修改于 2019-07-29 18:54:15

2K00

代码可运行

文章被收录于专栏：Python in AI-IOTPython in AI-IOT

运行总次数：0

代码可运行

如下场景：数据按照日期保存为文件夹，文件夹中数据又按照分钟保存为csv文件。

2019-07-28文件夹和2019-07-29中的文件分别如下：

代码如下，其中subDirTimeFormat，fileTimeFormat，requestTimeFormat分别来指定文件夹解析格式，文件解析格式，以及查询参数日期解析格式：

import os
import pandas as pd

onedayDelta=pd.datetime(2018,9,2)-pd.datetime(2018,9,1)
baseDir="D:/Data"
subDirTimeFormat="%Y-%m-%d"
fileTimeFormat="%Y-%m-%d_%H-%M.csv"

requestTimeFormat="%Y-%m-%d %H:%M"


subDirs=os.listdir(baseDir)

def getData(startTime,endTime,featureID,featureField,resultFields):
    startTime=pd.datetime.strptime(startTime,requestTimeFormat)
    endTime=pd.datetime.strptime(endTime,requestTimeFormat)
    days=(endTime.date()-startTime.date()).days
    print(days)
    dates=list(map(lambda x:pd.datetime.strftime(startTime+onedayDelta*x,subDirTimeFormat),range(days+1)))
    dates=list(filter(lambda x:x in subDirs,dates))
    files=list(map(lambda x:map(lambda y:os.path.join(baseDir,x,y),os.listdir(os.path.join(baseDir,x))),dates))
    
    files=pd.DataFrame(files).values.flatten()
    
    fileNames=map(lambda x:os.path.basename(x),files)
    dfs=list(map(lambda x:pd.read_csv(x),files))
    
    for i,j in zip(dfs,fileNames):
        i['datetime']=pd.datetime.strptime(j,fileTimeFormat)
        i['datetimeTxt']=pd.datetime.strptime(j,fileTimeFormat).strftime(requestTimeFormat)
    if(len(dfs)==0):
        return {}
    
    df=pd.concat(dfs)
    df=df.set_index([featureField,'datetime']).sort_index()
    if not df.index.contains(featureID):
        return {}
    result=df.loc[featureID].loc[startTime:endTime].reset_index()[['datetimeTxt']+resultFields].to_json()
    return result 
if __name__=='__main__':
    
    result=getData('2019-07-28 05:29','2019-07-29 17:29',12,"name",["value1","value2"])
    print(result)

让我们查询2019-07-28 05:29到2019-07-29 17:29之间name为12的数据，只返回value1和value2列。

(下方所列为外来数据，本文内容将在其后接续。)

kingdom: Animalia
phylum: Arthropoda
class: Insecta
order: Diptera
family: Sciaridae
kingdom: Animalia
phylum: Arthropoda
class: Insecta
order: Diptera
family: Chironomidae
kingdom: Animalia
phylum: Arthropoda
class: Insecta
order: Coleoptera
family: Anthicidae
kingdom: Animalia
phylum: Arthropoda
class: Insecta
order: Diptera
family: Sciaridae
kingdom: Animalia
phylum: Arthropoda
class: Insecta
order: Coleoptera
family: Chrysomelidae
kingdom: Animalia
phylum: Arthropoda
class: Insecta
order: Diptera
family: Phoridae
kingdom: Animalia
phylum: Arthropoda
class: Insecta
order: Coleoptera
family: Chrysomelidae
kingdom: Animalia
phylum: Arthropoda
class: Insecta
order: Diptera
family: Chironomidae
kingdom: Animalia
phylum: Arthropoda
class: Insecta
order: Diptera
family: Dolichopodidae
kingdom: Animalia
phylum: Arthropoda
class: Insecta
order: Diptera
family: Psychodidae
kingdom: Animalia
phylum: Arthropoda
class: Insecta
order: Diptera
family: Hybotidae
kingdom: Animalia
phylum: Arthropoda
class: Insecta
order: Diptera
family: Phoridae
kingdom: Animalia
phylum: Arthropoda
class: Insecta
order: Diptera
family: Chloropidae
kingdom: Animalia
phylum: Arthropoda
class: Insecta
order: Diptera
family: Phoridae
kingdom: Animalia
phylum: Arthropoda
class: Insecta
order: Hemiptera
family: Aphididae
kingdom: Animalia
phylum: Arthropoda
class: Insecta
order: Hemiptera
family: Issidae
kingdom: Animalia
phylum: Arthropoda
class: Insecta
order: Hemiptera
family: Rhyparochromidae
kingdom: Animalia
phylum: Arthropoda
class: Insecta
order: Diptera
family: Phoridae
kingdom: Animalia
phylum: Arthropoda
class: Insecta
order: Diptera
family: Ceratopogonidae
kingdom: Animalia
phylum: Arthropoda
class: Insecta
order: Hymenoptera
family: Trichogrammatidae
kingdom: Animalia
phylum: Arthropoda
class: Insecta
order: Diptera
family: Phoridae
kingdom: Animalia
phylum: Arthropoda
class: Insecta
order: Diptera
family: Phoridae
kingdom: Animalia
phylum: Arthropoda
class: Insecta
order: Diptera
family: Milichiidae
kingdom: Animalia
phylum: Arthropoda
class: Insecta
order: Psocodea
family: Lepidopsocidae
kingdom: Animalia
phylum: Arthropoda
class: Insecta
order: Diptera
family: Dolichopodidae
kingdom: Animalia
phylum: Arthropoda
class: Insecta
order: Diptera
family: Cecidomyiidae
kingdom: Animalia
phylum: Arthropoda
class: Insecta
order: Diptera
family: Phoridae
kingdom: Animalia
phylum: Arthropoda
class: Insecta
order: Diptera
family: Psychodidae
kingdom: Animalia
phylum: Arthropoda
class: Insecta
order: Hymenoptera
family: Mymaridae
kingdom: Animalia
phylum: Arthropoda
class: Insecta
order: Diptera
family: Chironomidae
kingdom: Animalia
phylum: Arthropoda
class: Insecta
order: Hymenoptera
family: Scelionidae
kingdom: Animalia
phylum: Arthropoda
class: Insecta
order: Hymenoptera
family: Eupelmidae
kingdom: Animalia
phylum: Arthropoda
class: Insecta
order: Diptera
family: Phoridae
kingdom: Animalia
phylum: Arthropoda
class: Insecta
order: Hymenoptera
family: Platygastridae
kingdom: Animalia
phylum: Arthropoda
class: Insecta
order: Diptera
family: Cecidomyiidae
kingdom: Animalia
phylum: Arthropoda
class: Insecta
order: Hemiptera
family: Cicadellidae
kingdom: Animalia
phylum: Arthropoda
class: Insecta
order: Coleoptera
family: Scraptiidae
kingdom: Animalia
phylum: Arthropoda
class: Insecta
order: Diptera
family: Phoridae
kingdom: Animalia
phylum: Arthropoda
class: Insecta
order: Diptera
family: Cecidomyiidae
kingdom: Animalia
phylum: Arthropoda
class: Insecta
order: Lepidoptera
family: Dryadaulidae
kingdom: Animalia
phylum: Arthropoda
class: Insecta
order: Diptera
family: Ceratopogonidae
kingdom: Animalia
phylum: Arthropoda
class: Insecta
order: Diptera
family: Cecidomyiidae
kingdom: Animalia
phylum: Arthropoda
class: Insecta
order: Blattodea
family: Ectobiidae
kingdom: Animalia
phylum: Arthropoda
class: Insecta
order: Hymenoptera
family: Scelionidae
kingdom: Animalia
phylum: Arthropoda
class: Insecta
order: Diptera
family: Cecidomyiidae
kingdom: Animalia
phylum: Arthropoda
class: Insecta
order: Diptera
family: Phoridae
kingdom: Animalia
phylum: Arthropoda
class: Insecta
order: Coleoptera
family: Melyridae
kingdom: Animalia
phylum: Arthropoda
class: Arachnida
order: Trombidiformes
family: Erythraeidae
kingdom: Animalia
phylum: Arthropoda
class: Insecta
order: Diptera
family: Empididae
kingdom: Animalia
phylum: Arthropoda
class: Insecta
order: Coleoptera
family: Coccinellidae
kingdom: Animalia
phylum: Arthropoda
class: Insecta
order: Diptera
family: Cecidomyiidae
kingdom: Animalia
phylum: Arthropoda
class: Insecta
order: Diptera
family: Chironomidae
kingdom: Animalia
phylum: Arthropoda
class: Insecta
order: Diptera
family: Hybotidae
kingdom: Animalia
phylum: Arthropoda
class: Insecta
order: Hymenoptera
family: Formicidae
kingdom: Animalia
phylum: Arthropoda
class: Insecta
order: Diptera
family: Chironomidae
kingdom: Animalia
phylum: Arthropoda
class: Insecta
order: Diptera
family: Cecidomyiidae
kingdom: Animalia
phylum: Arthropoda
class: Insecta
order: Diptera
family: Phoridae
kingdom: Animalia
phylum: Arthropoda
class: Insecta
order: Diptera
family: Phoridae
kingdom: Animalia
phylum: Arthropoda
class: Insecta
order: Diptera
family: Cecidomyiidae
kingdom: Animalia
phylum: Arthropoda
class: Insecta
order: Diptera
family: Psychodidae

看一下调用结果：

通过比较检验，确认返回结果和csv文件中的数据是一致的，

name为12在各个csv中数据如下：

2019-07-28 15:25时刻对应value1和value2分别为12，2507

2019-07-28 16:25时刻对应value1和value2分别为181，1425

2019-07-29 12:45时刻对应value1和value2分别为104，2724

2019-07-29 12:55时刻对应value1和value2分别为147，2416

函数可以指定主键字段以及返回列作为参数，使其更有通用性和扩展性。

最后用Tornado封装成web接口，代码如下：

# -*- coding:utf-8 -*
import os
import json
from datetime import datetime
import tornado.httpserver
import tornado.ioloop
import tornado.options
import tornado.web
from tornado.options import define,options
from DataTools import getData ,onedayDelta,requestTimeFormat
define('port',default=8091,help='run on the given port',type=int)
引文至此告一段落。